第49話

そして、迎えた記者会見当日ーー


会場となる福光邸を、一樹さんと、橘内さん、鏡さんの四人で訪れた。

高い塀に囲まれ、何十人もの警備員を配し、中で働いている人も大勢で。吃驚しながら、玄関に案内され、中に入ると、築百年の厳かな雰囲気を漂わせる、純和風の造りになっていた。


「一樹さん、すごいね」


「そうだね。福光家は、もともと大名主で、戦後の農地改革で、一時は没落の一途を辿ったんだ。それを助け、政治家へ転向させたのが、うちの先祖。そこから長い付き合いが始まった」


一樹さんと話しをしていると、福光さんの奥様に声を掛けられた。


「ナオさん、こんにちは。本当に夫婦仲が宜しいのね」


「えっと、昨日は、お弁当ご馳走さまでした。あと、ランチ会でも、沢山お世話になりました」


「あら、わざわざ、ありがとう。ナオさん、主人を紹介するわ。さぁ、こっちよ」


奥様に手を引かれ、一樹さんと一緒に応接間へと向かった。


福光一央ふくみつかずおみだ」


二十畳はゆうにある広い応接間に、数え切れない程の座蒲団が敷き詰められていて、上席に、一人胡座をかき、気難しい表情を浮かべていた男性がそう名乗った。年齢は、一樹さんのお父さんとそう変わらないかも。


「初めまして、皆木ナオと申します」


緊張のあまり、唇を噛みそうになった。


「一樹、何ぼぉっとしてる。ナオの手を握ってやらんか。緊張して手が震えてる」


福光さんに言われ、一樹さんが慌てて、僕の右手をそっと握り締めてくれた。

気恥ずかしいけど、嬉しさの方が何倍も増して、自然と笑みが零れた。


「いやぁ、やっと君に会えて嬉しいよ。芳樹から何度も、うちの嫁は可愛いを連呼されてな。一樹に、さっさと会わせろと、何度言った事か」


「すみません男で・・・」


「そんな事ないぞ。一樹と支え合い、槙家を守っていくのが、君の役目。分からない事だらけだろう。うちの家内に、遠慮せず、何でも聞いて、一日でも早く慣れるよう心掛ければいい」


「はい‼分かりました‼」


笑顔で答えると、福光さんの表情が和らいだ。

あれ、この卵形の顔・・・

誰かに、輪郭が似てる。誰だっけ⁉

思い出せないでいるうち、記者会見が始まる時間が近くなり、僕は、隣の控室に案内された。

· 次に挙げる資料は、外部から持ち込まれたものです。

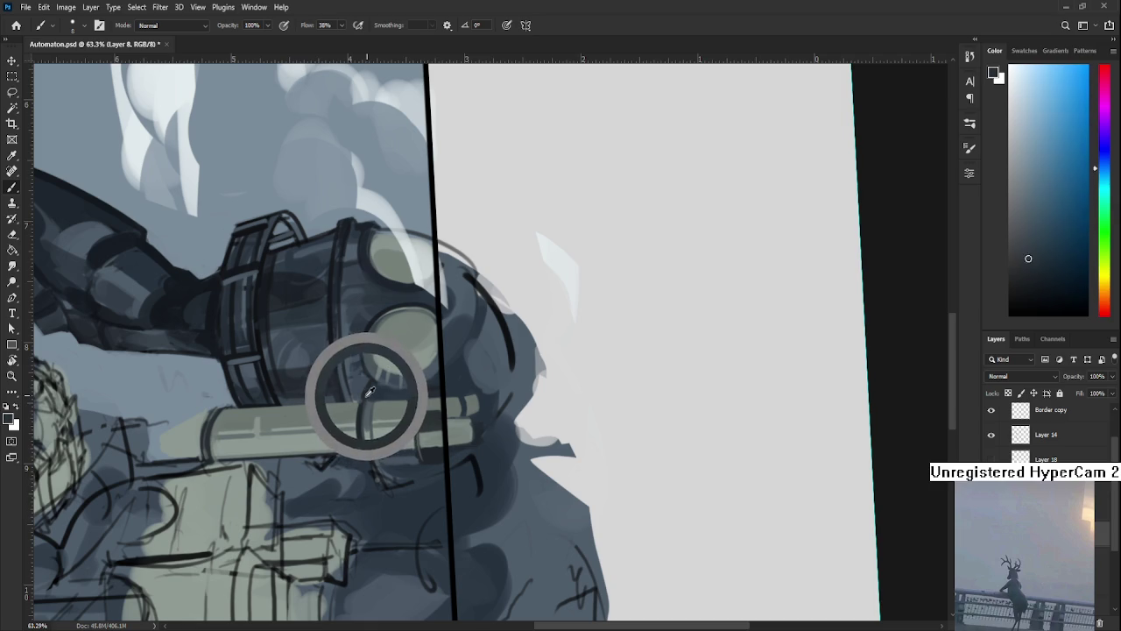
left_click(370, 387, "alt")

橘内さんと、鏡さんが先に正座して、待っていてくれた。


橘内さんに、隣に座るよう言われ、腰を下ろした時、何気なく彼を見て思い出した。

そう、彼橘内さんだ。



定刻の十四時になり、大勢の記者と、カメラマンが詰め掛ける中、静かに、記者会見が始まった。

向かって右から、福光さんの奥様、福光さん、そして、一樹さん。

鏡さんがいっていた、福光さんの息子さんの姿は、そこにはなかった。


控室に、モニターが設置されていて、僕は、画面越しに様子を見守る事に。


司会進行は、福光さんの秘書の方。


「わざわざご足労頂き、有り難うございます。プライベートな事なので、会場をこちらにさせていただきました。まず、週刊誌に報じられた、福光氏の隠し子の件ですが、福光家当主である奥様の方から、お話しさせて頂きます」


マイクを渡された奥様はゆっくりとした口調で話し始めた。